Рыжие пряди просачивались сквозь пальцы, вились вокруг них и отдавали золотом. Арт смотрел на них, не в силах оторваться, думая, что они перетекают из руки в руку как лавовые потоки. От таких мыслей Арт даже почувствовал, как руки слегка начало жечь. Он не знал, был ли это холод от больничного пола или жар от напряжения, да и не хотел знать. Не зря и жар, и холод жжет одинаково. Его фигура, согнувшаяся в самом конце пустого коридора, издалека казалась бесчувственной и неживой, всего лишь частью потерянного и пустынного интерьера больницы. Но, приблизившись, можно было заметить, как вздрагивали под контуром серой тонкой кофты не менее тонкие плечи при каждом вздохе, как медленно двигались ресницы, густые и лавово-рыжие, как задумчиво долго тонущий лист в осеннем озере. Перестав перебирать волосы, Арт поднял голову, сощурив глаза, посмотрел на детский рисунок цветка, приютившийся на монолитной, обширной белой стене напротив, и опустил руки. Несколько прядей беззвучно упали на пол, но некоторые оставались обвитыми вокруг кистей рук Арта. Его лицо неожиданно
стало сжатым, напряженным, Арт резко встряхнул руками и начал сдирать с пальцев рыжие завитки, отшвыривая их на пол и еще больше раздражаясь от того, что при падении они не издавали ни единого звука, словно не жалуясь и покорно принимая свою судьбу.

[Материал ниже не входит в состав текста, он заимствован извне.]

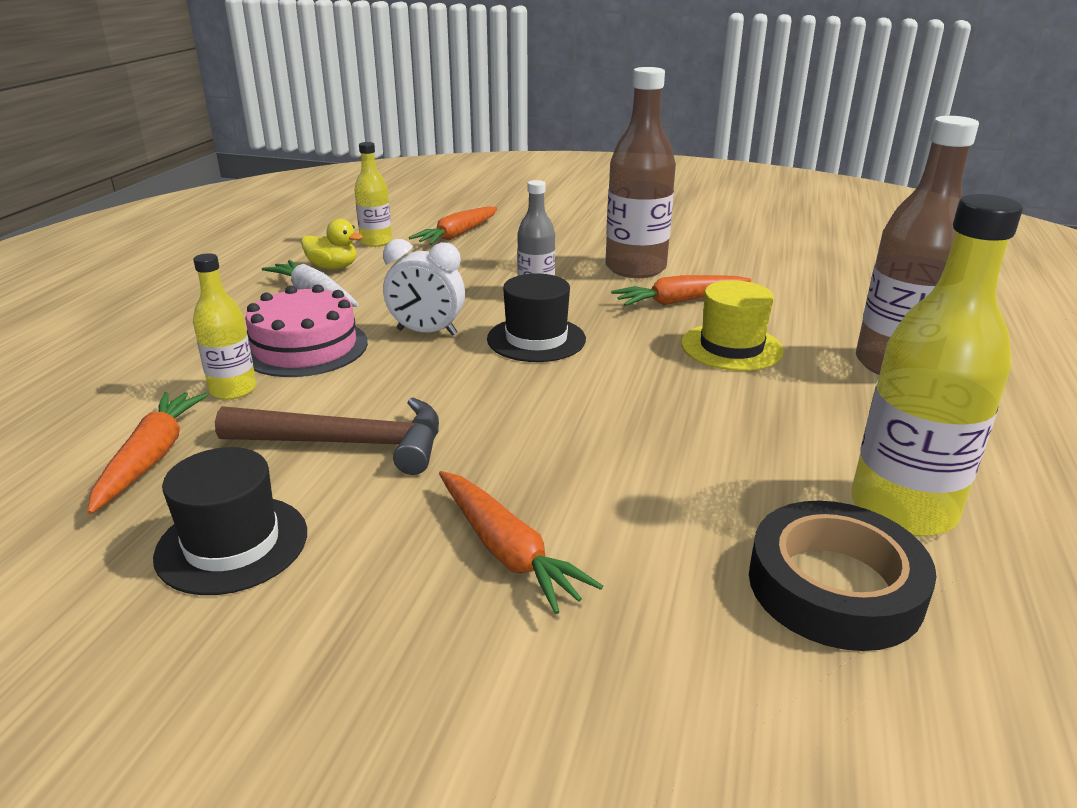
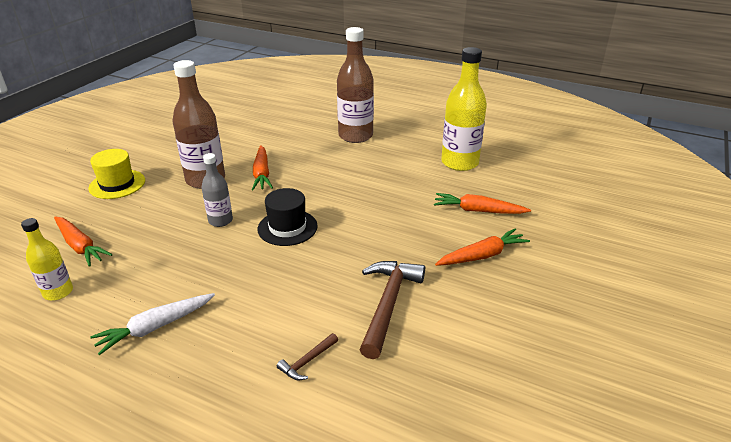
camera: 80 degrees left, 5 degrees up
orange carrot [87,392,208,514] -> orange carrot moved to [434,193,531,214]
black hat [153,447,307,595] -> none
yellow bottle [193,253,257,400] -> brown hammer [277,333,338,380]
pink cake [245,285,368,377] -> none
yellow duck [301,219,363,269] -> none
white clock [383,239,465,336] -> none
yellow hat [681,280,784,371] -> yellow hat moved to [88,149,145,199]
black tape [749,501,936,651] -> none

Наконец Арт распрощался с последней прядью и выдохнул. Шрам у правого глаза расправился и стал более незаметным, взгляд стал расслабленно-пустым и снова уперся в безжизненный цветок с кривыми малиновыми лепестками в тонкой черной рамке. Коридор наполнился пустотой бездействия и вновь поглотил еле уловимое дыхание Арта.
***
К остановке, на которой упорно стояли три замерзшие фигуры, с немного разваливающейся походкой подошел Арсений. Арт забыл про воспоминания и оживился. Арсений приближался, с явным недовольством пытаясь втиснуть свои мощные шаги в узкую дорожку между наметенными сугробами. Для всех окружающих салон людей он таким и являлся, но для компании вольнодумцев он был Сенилом. Эта странная кличка настигла его еще давно, несколько лет назад, когда только все сплачивались и начинали узнавать друг друга по смеху. Кличка вытекла как самостоятельное дополнение к характеру Арсения. Он был безумно щедрым и отзывчивым человеком, но пользоваться им никто не решался из-за наличия у Сенила здравого ума, сноровки и хорошей хитрости. Также он умело владел юмором, практически всегда не черным. Черное Сенил не уважал вовсе и одежду покупал исключительно белую или просто светлую. Именно эти обстоятельства подтолкнули его друзей на то, чтобы назвать его Арсениилом. Это, по их мнению, отражало суть его божественного происхождения. По аналогии с архангелом Гавриилом, которого смогли вспомнить молодые неверующие умы. Со временем эти же умы сократили прозвище до Сениила, от Сени, а тогда преобразования докатили свой несокрушимый ком и до Сенила. Человек с кличкой, похожей на название какого-то заклинания, которое обычно просят у фармацевтов, и правда был похож душой на лекарство. Не старался создать что-то совсем неповторимое в своем образе, говорил обычно и не броско. Подходил почти всем и ко всем.
***
– Привет, модернисты! Ну что, совсем замерзли?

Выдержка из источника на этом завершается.